§ **EXTRACT TO READ**:
.....
Device for controlling discharge of clippings from a rotary lawn mower

Abstract

A device for controlling the discharge of clippings from a chute in a mowing deck of a rotary lawn mower includes a mounting bracket secured to the rotary lawn mower a distance from the mower deck and a flap pivotally attached to the mower deck. The device includes a connecting member having a first end fixedly secured to the flap and a second end supported by the mounting bracket wherein the connecting member is sufficiently flexible to be formed into a selected configuration and sufficiently rigid to retain the selected configuration during use. The device includes a handle non-rotatably secured to the connecting member proximate the second end wherein when downward, rotational manual force is placed upon the handle, the force is transferred to the flap such that sufficient rotational force is applied thereto to move the flap to a first position that substantially covers a discharge chute on the mover deck to substantially prevent the discharge of clipping and wherein when an upward, rotational force is placed upon the handle an upward rotational force is placed upon the flap which causes the flap to rotate away from the discharge chute to a second position where the discharge port is substantially unobstructed by the flap.

Description

BACKGROUND

The present disclosure relates to a device for adjusting a position of a flap proximate a discharge port on a rotary mower to control the discharge of grass clippings from a mower. More particularly, the present disclosure relates to a manually operated system for controlling a position of a flap proximate the discharge port.

Rotary mowers are widely used to mow and maintain grass in commercial settings and lawns in residential settings. Whatever the setting, there are time that an operator wants to discharge the grass clipping onto the grass or lawn.
.....
§ **Saved data entries**:
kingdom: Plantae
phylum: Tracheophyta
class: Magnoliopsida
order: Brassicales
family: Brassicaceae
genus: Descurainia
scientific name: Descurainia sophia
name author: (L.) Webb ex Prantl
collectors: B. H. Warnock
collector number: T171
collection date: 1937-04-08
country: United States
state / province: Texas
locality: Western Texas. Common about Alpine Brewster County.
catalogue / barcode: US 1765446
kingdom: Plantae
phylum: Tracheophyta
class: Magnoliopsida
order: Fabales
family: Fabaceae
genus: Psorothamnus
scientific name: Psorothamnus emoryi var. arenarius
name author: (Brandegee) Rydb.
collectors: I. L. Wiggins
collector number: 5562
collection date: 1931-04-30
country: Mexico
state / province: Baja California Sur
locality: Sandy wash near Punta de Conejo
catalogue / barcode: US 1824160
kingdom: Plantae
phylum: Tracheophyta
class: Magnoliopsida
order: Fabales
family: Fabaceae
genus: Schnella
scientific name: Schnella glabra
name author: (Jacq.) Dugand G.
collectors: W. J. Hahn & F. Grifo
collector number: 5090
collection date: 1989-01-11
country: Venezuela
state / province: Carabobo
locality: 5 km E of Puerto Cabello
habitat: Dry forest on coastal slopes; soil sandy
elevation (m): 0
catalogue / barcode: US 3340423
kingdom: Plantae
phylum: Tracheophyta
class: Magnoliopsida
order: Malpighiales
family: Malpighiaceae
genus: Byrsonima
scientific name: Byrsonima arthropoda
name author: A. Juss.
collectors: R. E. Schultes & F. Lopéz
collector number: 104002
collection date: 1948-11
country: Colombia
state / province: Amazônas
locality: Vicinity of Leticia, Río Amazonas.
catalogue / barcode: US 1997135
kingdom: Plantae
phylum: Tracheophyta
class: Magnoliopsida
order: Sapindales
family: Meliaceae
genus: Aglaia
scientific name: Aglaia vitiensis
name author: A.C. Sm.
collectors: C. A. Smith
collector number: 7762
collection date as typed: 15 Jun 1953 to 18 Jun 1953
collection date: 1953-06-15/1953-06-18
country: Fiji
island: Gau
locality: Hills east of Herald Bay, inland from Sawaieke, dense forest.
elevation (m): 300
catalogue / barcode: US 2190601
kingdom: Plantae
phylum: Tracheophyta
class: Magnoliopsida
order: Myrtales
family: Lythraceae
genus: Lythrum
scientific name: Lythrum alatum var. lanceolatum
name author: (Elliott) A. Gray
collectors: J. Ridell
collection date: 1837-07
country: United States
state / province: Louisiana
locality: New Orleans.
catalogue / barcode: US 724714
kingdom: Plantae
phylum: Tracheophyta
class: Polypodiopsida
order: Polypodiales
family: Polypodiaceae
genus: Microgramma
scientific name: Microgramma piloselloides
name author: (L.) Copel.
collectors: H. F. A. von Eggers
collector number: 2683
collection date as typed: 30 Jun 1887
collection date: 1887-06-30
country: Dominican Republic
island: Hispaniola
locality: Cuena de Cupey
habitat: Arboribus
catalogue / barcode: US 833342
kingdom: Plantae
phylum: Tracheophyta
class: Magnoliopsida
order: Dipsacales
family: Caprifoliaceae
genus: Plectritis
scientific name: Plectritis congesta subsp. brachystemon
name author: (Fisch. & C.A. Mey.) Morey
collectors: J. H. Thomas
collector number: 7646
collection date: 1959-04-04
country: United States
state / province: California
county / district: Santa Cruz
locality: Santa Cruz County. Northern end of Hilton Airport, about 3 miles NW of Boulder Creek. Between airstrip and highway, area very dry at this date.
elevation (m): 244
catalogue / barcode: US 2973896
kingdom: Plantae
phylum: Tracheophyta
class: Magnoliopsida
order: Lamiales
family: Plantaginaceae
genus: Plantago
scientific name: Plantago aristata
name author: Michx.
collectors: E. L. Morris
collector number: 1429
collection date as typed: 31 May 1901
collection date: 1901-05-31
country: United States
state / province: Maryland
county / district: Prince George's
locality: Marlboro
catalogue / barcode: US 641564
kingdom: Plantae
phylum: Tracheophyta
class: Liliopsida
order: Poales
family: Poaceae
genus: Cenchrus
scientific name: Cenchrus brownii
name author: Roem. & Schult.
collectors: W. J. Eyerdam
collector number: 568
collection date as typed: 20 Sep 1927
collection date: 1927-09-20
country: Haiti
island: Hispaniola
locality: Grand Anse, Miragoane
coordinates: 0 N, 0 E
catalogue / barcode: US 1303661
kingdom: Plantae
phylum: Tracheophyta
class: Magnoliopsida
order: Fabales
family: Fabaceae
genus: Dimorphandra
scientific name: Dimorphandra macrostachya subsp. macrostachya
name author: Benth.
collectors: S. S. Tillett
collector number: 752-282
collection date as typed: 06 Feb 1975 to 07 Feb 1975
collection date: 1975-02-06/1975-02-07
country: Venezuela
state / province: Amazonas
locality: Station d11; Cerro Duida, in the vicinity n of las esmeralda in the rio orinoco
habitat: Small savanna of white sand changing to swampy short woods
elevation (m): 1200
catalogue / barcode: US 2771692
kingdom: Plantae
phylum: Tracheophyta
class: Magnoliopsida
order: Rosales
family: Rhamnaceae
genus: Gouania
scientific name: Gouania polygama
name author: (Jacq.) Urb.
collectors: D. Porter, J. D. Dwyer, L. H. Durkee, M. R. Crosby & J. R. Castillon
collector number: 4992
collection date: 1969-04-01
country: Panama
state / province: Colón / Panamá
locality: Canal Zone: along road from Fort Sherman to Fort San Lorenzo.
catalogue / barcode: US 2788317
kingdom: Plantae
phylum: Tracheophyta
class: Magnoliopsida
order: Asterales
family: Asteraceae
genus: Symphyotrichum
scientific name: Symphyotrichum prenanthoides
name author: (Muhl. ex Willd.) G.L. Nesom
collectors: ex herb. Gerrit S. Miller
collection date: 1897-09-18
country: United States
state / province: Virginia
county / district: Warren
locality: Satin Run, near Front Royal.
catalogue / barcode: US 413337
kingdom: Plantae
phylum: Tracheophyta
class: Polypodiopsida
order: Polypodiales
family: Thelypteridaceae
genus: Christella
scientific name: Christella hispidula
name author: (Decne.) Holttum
.....
§ **WORK TO COMPLETE**:
A. Using the text on the mower discharge device, decide whether each statement agrees with it: (i) the flap is pivotally attached to the mower deck; (ii) the connecting member is rigid enough to keep a chosen configuration while in use; (iii) the handle is rotatably secured to the connecting member. Answer yes or no for each, quoting the words of the text that decide it.
B. Quote the text on the mower discharge device from "Description" up to and including "the discharge port.".
The rows can be left aside.

§ **PER-TASK ANSWERS**:
A.
(i) Yes: "a flap pivotally attached to the mower deck"
(ii) Yes: "sufficiently rigid to retain the selected configuration during use"
(iii) No: "a handle non-rotatably secured to the connecting member"

B.
Description

BACKGROUND

The present disclosure relates to a device for adjusting a position of a flap proximate a discharge port on a rotary mower to control the discharge of grass clippings from a mower. More particularly, the present disclosure relates to a manually operated system for controlling a position of a flap proximate the discharge port.